• Zu verwendende Datensätze
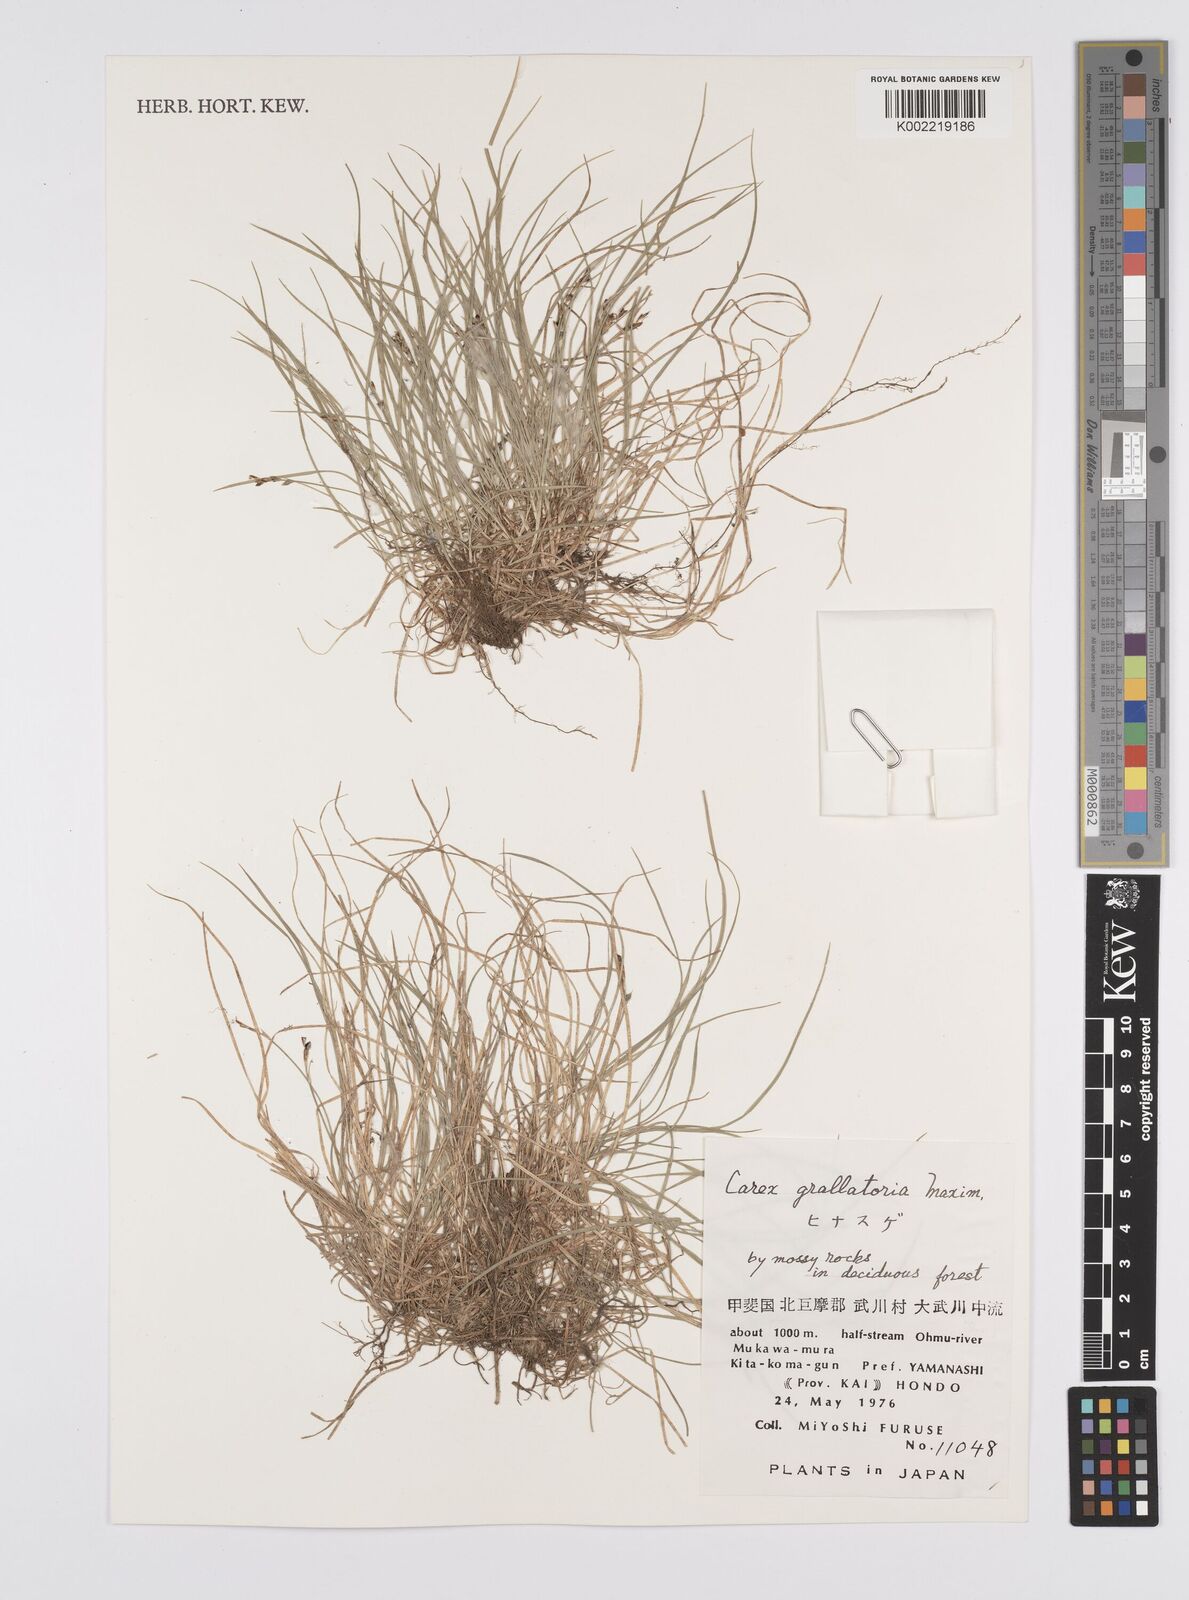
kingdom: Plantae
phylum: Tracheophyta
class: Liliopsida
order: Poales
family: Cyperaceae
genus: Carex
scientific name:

• Aufgabe
Schreibe die Zeilen aller Datensätze oben wortgetreu ab. Die Bilder gehören nicht in die Antwort.

• Vollständige Lösung
kingdom: Plantae
phylum: Tracheophyta
class: Liliopsida
order: Poales
family: Cyperaceae
genus: Carex
scientific name:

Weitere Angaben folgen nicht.